====== Фрагмент документа

В те времена у казахов вообще хлеб употребляли очень мало, а в бедных семьях хлеб ели едва ли не вместо печенья и конфет. Изредка они пекли лепешки, прилепив их к стенкам котла с внутренней стороны, а затем котлом накрыв горячий очаг. Если приезжали гости, то для них жарили в котле в кипящем масле шарики из теста - баурсаки. На зиму вместо муки заготавливали особо приготовленное пшено - тары. Напиток куже был в каждой юрте. Делали его так: пшеницу варили в большом количестве воды, как суп, остужали и заправляли айраном (квашеным молоком). Пили куже холодным. Летом питались кипяченым молоком, пресным или квашеным. Более состоятельные казахи заготавливали соленое мясо. В особо обработанных желудках животных хранили соленое сливочное масло. Делали и сушеный сыр - курт.
Мы набрали яблок полную телегу и к вечеру вернулись домой. Эти яблоки дома нарезали, высушили, а затем в большой казахской деревянной ступе толкли и после просеяли. Получилась яблочная мука. Когда нужно, эту муку заливали кипятком и получалось нечто вроде повидла. Его подавали к чаю, а также употребляли в качестве начинки для пирогов и пирожков. Мы несколько раз ездили в горы за яблоками.
У сартов начался сезон праздников по поводу обрезания мальчиков - суннат-туй. Глашатаем была уйгурская женщина, которую все звали Патма-айла. Она верхом на лошади, завязав головной платок сзади, низким мужским голосом, приподнявшись в седле, громко оповещала: «О, люди, в такой-то день идите все, и мужчины, и женщины, на суннат-туй к Джапак-баю!» К тем, у кого ворота были открыты, она въезжала во двор, у закрытых ворот она громко стучала своей нагайкой и, приподнявшись на стременах, кричала поверх ворот: «В такой-то день и мужчины, и женщины в дом Джапак-бая на суннат-туй!» и, стегнув коня, неслась к следующим воротам. На этот праздник идут все: и званые и незваные. Ведь невозможно оповестить каждого жителя города в отдельности.

============
====== Предоставленные записи

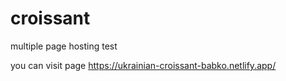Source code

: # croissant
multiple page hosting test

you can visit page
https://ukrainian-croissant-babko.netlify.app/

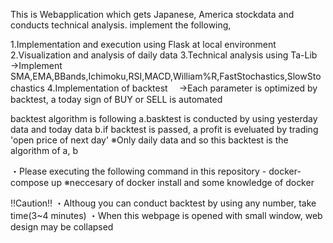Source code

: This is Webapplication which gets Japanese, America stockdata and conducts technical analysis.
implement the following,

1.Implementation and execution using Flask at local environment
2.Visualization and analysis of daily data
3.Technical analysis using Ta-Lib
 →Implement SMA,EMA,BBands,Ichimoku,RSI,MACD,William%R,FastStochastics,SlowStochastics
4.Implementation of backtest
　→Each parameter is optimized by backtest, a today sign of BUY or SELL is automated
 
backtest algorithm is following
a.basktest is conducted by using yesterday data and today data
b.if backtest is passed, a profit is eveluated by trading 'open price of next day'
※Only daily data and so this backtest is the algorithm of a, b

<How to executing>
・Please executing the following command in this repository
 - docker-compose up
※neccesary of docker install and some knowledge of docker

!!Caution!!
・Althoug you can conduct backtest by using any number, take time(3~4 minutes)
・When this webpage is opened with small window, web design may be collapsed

============

● Что сделать:
(1) Назовите все казахские названия блюд, напитков и продуктов, которым во фрагменте документа дано пояснение.
(2) Перепишите из фрагмента документа отрывок от слов «В те времена» до слов «сыр - курт.» включительно.

● Ответы к заданиям:
(1) баурсаки, тары, куже, айран, курт

(2)
В те времена у казахов вообще хлеб употребляли очень мало, а в бедных семьях хлеб ели едва ли не вместо печенья и конфет. Изредка они пекли лепешки, прилепив их к стенкам котла с внутренней стороны, а затем котлом накрыв горячий очаг. Если приезжали гости, то для них жарили в котле в кипящем масле шарики из теста - баурсаки. На зиму вместо муки заготавливали особо приготовленное пшено - тары. Напиток куже был в каждой юрте. Делали его так: пшеницу варили в большом количестве воды, как суп, остужали и заправляли айраном (квашеным молоком). Пили куже холодным. Летом питались кипяченым молоком, пресным или квашеным. Более состоятельные казахи заготавливали соленое мясо. В особо обработанных желудках животных хранили соленое сливочное масло. Делали и сушеный сыр - курт.